Я ее не заметил. Ткань некогда светлых, а теперь покрытых грязью брюк была порвана и испачкана засохшей кровью, и колено представляло собой открытое месиво из разбитых хрящей.
- И что это доказывает? - Я снова надел кислородную маску.
- Это доказывает, что Ирвин пролетел меньшее расстояние, чем Мэллори, - сказал Дикон. - Но обратите внимание, что альпинистская веревка толщиной три восьмых дюйма порвалась приблизительно в десяти футах от тела Ирвина - как и тела Мэллори, - и я полагаю, от удара об острую скалу, но уже после того, как оба получили травмы.
- От которых они и умерли? - спросила Реджи.
- Нет, - ответил Пасанг. - Мистер Мэллори умер от последствий падения и от переохлаждения. Но, я думаю - и мы все это видели, - через несколько минут или даже секунд он потерял сознание от ужасной травмы головы или от боли в сломанной ноге. Мистера Ирвина, по моему мнению, сбило с ног, предположительно во время страховки где-то чуть ниже этого места, и он упал и разбил колено - кстати, это очень, очень больно; травма колена считается одной из самых болезненных, какую только может выдержать человек. Но веревка оборвалась, снизу доносились затихающие крики и звуки падения мистера Мэллори, и мистер Ирвин прополз вверх несколько ярдов или даже сотню футов до этого места, где замерз насмерть после наступления темноты.
- Почему он пополз вверх? - спросил Жан-Клод. - Их шестой лагерь находился всего в нескольких сотнях ярдов отсюда, ниже и восточнее.
- Не забывайте, что ни у мистера Мэллори, ни у мистера Ирвина не было компаса, - тихо сказал Пасанг. - Мистер Мэллори спускался первым через каменный лабиринт ниже Желтого пояса и упал - возможно, сбив с ног мистера Ирвина, который его страховал, - а затем веревка оборвалась, и мистер Ирвин разбил пателлу.
- Пателлу? - переспросил Жан-Клод.
- Коленную чашечку, - пояснил Пасанг.
- И тем не менее, - настаивал Жан-Клод, - зачем Ирвину ползти вверх, если Мэллори упал вниз?
- Возможно, потому, что здесь, у самого гребня, еще оставалась полоса света от заходящего солнца, а Сэнди очень, очень замерз и думал, что солнце подарит ему еще несколько минут тепла и жизни, - предположила Реджи. - В любом случае, вот его блокнот.
Она извлекла маленькую книжечку не из противогазной сумки, а из нагрудного кармана норфолкской куртки Ирвина. Мы сгрудились вокруг нее. Известно, что Ирвин писал с чудовищными ошибками - много лет спустя я понял, что это, скорее всего, дислексия, - но здесь он сокращал большинство слов, и читать накорябанные карандашом строчки было все равно что разгадывать немецкий шифр.
Я снова оттянул маску от лица.
- Что это значит: "вбс 1й блк 3.48 псл нчл всх V пдч всвр вкл 2.2л"?
Ответил мне Жан-Код. Он разбирал каракули и сокращения Ирвина не лучше остальных, но был специалистом по кислородным аппаратам, модернизацией которых занимались его отец, Джордж Финч и Сэнди Ирвин.
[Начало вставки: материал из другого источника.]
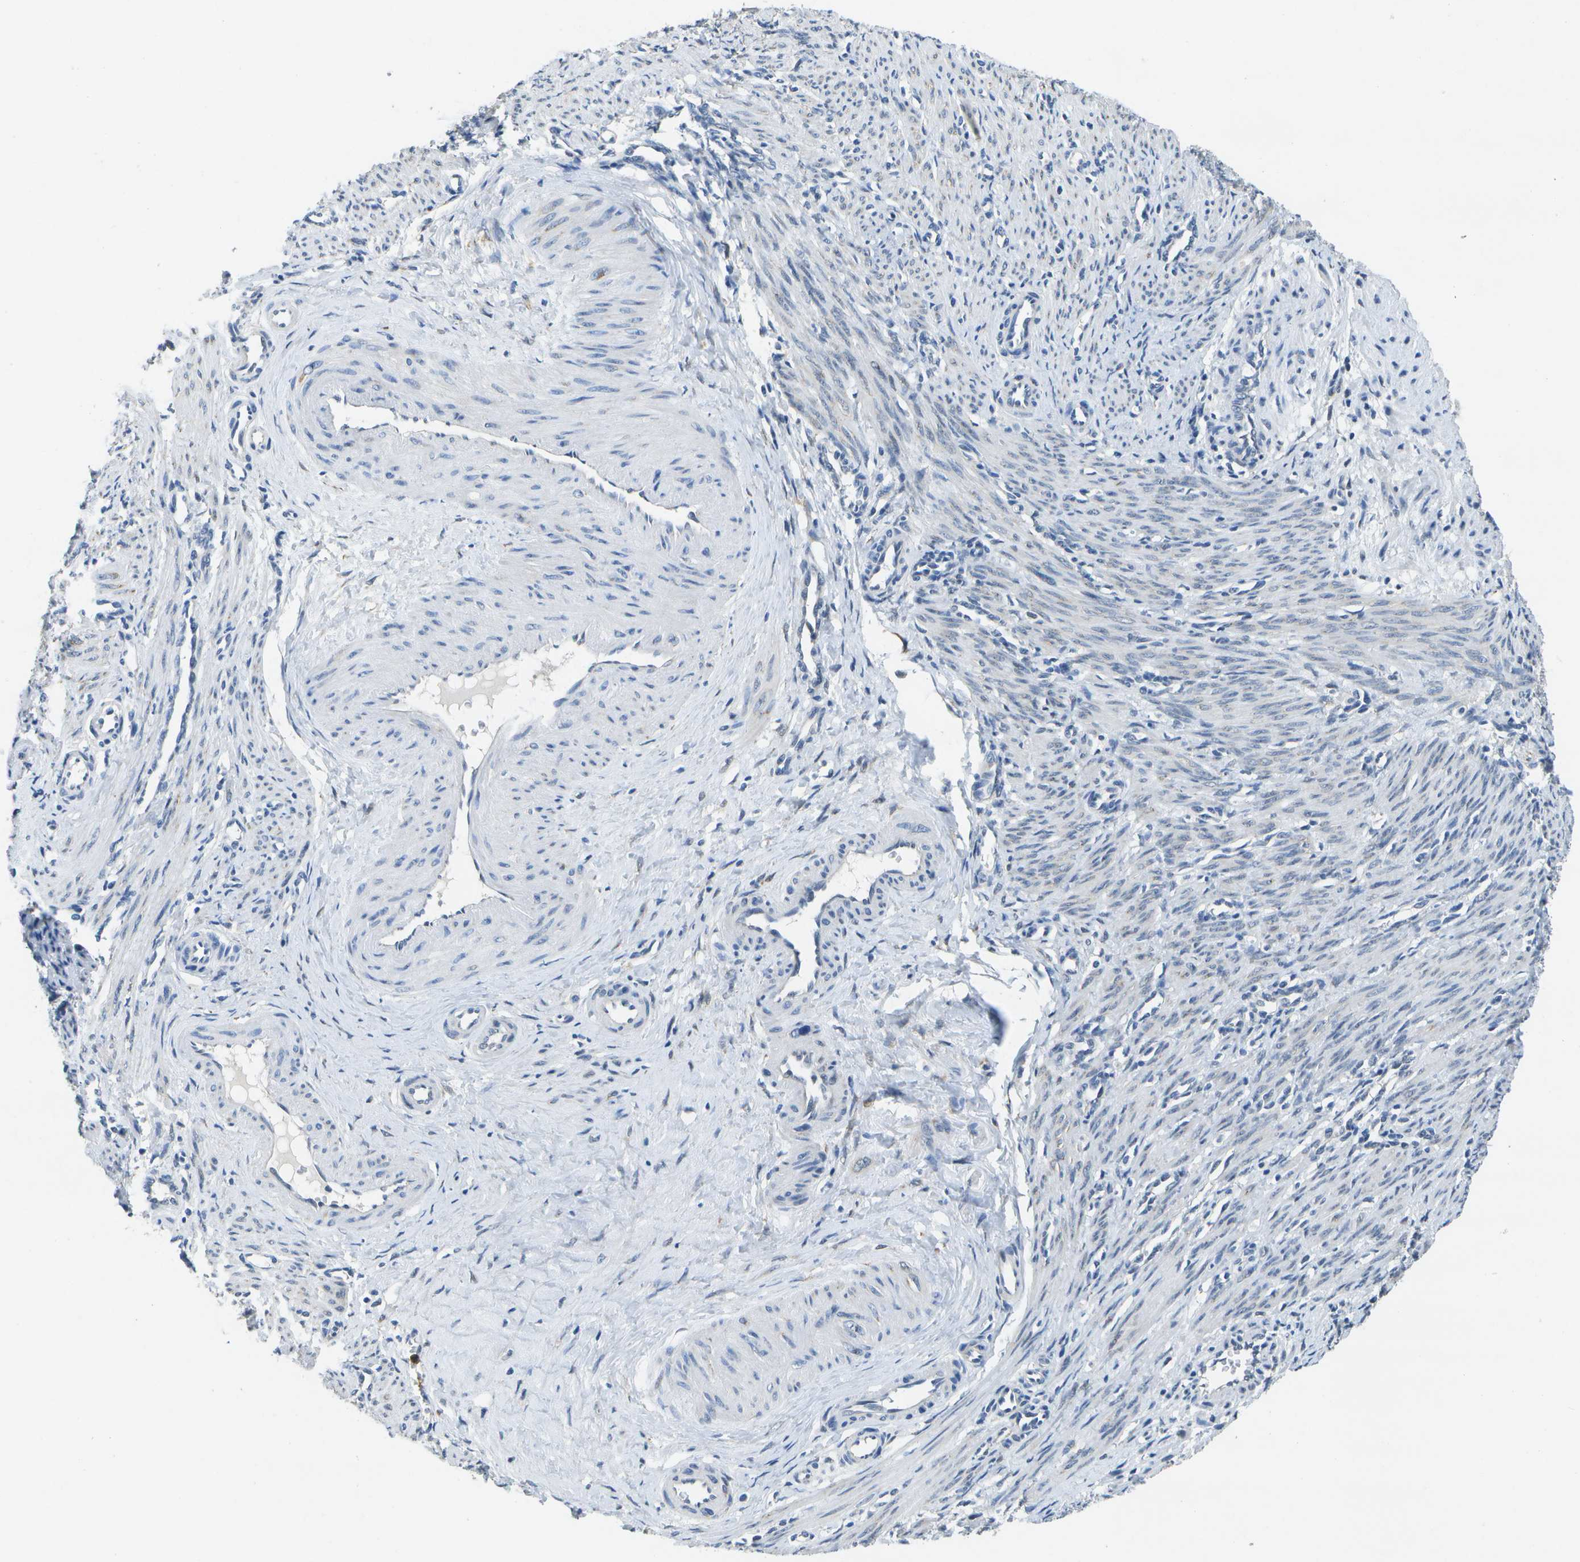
{"staining": {"intensity": "weak", "quantity": "<25%", "location": "cytoplasmic/membranous"}, "tissue": "smooth muscle", "cell_type": "Smooth muscle cells", "image_type": "normal", "snomed": [{"axis": "morphology", "description": "Normal tissue, NOS"}, {"axis": "topography", "description": "Endometrium"}], "caption": "The micrograph displays no significant staining in smooth muscle cells of smooth muscle. (Stains: DAB IHC with hematoxylin counter stain, Microscopy: brightfield microscopy at high magnification).", "gene": "DSE", "patient": {"sex": "female", "age": 33}}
- Выбросил первый баллон… кислорода… через три часа сорок восемь минут после начала восхождения из пятого лагеря, - перевел Же-Ка. Но это было еще не все. - Подача все время была включена на максимум, две целых и две десятых литра в минуту.
- Все точно, - с уважением произнес Дикон вполголоса. - Если они всю дорогу от пятого лагеря дышали кислородом при максимальной подаче, то должны были выбросить первый пустой баллон где-то недалеко от первой ступени.